Isabelle Vengerova. Rosina Lhevinne. Adele Marcus. Yvonne Loriod. All major-league piano teachers at major-league conservatories, and all women. They shared an unheralded pedagogical ancestor in early 19th century composer and pianist Louise Farrenc, mainstay piano faculty at the Paris Conservatoire for decades. As we all know, European music outside of opera was mostly an exclusive men’s club well into the 19th century. Even before Clara Schumann started hammering against those moldy old walls, Farrenc established herself at the highest levels of the profession. She studied with the best—Ignaz Moscheles and Johann Nepomuk Hummel in piano, and Anton Reicha in composition. She concertized in prestigious venues. Her compositions were played by headliners such as Joseph Joachim.

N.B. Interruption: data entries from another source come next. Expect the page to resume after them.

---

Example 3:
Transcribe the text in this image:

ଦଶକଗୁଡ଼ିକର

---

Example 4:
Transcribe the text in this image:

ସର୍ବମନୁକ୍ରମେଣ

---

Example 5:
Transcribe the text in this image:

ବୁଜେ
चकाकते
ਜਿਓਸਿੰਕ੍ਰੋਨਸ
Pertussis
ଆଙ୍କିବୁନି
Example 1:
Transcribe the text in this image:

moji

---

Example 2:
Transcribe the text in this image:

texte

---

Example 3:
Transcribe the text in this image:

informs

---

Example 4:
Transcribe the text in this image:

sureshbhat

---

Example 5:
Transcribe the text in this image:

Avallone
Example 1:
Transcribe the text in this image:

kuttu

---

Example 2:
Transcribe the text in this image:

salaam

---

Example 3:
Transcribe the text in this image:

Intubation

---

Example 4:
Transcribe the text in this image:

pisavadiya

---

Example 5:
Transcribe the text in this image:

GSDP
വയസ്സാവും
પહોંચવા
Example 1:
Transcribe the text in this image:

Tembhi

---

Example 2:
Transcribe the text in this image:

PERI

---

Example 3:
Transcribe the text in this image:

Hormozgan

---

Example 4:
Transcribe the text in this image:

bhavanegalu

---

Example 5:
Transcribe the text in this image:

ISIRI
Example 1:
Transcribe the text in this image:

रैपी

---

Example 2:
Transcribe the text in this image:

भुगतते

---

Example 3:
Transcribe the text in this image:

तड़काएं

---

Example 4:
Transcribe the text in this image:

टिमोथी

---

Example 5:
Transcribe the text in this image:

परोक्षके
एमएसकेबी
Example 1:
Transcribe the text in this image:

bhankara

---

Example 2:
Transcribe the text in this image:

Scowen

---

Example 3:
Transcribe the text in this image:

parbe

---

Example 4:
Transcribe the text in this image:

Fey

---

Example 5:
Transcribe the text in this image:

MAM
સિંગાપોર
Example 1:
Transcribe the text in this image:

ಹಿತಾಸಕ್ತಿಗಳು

As a composer she was of a distinctly conservative stripe, eschewing excess à la Liszt or bling à la Berlioz. Her catalog runs to the traditional genres: chamber music, symphonies, and (understandably) lots of solo piano stuff. No opera, though. After her death in 1875 she, and her music, fell into obscurity, and that’s a pity. She left a considerable legacy, well worth resuscitating—as in the fine trio for flute, cello and piano of 1861. To be sure, she wasn’t all that original a voice; much of Op. 45 could pass for vintage Mendelssohn with soupçons of Robert Schumann sprinkled hither and yon. But there’s a great deal to be said for professionally crafted, attractive and effective music, and Farrenc’s Op. 45 trio is all that and more, early Romanticism in all its considerable allure.

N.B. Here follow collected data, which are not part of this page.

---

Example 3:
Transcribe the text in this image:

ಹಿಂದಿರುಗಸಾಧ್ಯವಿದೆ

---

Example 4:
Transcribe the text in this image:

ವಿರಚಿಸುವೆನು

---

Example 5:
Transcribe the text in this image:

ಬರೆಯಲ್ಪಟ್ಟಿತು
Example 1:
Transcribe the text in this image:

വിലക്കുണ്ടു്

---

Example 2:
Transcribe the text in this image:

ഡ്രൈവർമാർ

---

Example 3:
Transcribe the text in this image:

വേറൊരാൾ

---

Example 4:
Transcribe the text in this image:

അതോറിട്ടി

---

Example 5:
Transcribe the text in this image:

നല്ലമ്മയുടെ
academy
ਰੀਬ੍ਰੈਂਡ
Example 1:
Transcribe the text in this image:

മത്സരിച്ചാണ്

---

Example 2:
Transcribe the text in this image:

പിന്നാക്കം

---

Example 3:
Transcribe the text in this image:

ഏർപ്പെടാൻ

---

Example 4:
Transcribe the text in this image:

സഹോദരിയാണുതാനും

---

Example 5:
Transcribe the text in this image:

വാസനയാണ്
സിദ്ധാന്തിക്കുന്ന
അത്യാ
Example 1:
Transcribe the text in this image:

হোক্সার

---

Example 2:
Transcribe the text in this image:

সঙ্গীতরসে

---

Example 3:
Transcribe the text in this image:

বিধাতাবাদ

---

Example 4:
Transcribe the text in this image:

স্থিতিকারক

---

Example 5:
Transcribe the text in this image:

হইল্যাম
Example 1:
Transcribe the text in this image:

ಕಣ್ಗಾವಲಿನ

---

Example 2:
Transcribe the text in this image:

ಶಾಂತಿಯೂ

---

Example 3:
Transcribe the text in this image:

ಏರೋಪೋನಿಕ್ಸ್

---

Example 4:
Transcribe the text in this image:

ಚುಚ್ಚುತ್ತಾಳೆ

Olivier Messiaen (1908–1992)
Le merle noir (1952)
by Stacey Pelinka

One of the foremost French composers of the 20th century, developed a distinctive and original voice. As professor of composition at the Conservatoire de Paris from 1941-1978, Messiaen taught many distinguished composers including Pierre Boulez and Karlheinz Stockhausen. He was very innovative as a composer, constructing an original system of harmonic modes and a rhythmic style he called “additive” rhythm, in which individual notes in an otherwise regular rhythm are slightly altered. Messiaen was also a virtuoso organist, serving as the organist at the church of La Trinité in Paris from 1931 until his death, and a noted ornithologist. He considered birds the greatest musicians, and used transcribed birdsong in many compositions. His fascination with birdsong and his deeply felt Catholic faith were major influences on his work.

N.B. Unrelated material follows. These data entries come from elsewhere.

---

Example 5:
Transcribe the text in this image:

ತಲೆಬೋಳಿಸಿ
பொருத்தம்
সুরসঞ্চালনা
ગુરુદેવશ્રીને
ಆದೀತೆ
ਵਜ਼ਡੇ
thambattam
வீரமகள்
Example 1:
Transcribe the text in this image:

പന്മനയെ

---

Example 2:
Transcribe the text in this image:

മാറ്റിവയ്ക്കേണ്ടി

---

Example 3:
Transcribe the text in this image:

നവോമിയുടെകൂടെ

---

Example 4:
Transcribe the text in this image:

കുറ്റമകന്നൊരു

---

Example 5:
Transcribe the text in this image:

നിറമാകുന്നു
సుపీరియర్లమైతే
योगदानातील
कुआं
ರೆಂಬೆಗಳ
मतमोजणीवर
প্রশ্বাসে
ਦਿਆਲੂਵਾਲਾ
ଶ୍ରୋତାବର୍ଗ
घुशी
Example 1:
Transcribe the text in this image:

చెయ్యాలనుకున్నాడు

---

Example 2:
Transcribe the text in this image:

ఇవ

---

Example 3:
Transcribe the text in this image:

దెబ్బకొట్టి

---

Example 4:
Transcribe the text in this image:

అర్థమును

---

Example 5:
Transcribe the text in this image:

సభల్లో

Le merle noir (The Blackbird), commissioned for a flute competition at the Paris Conservatoire, was the first of Messiaen’s works to be entirely derived from birdsong. The opening cadenza, for flute alone, is Messiaen’s most detailed birdsong to date, while the reflective melody that follows is a backward glance, similar in style to his major symphonic work, Turangalila. The melodic inflection and rhythm follow the Catholic chant “omnia mea omnia peccata mundi.” In the coda, the flute is given the song of the blackbird, while the piano follows a strict pattern of rhythmic permutations (combined with 12-note rows), with a binary structure in which right and left hands swap material half way. In previous compositions the rigorous process had been the predominant strand, ornamented by the birdsong. But in Le Merle noir the birds are in the foreground, and it is the process in the piano part that is subsidiary, with the rhythms too close in register (the high treble) and too blurred by pedal to be experienced as anything more than a texture. A month after composing Le merle noir, Messiaen began to formally study ornithology.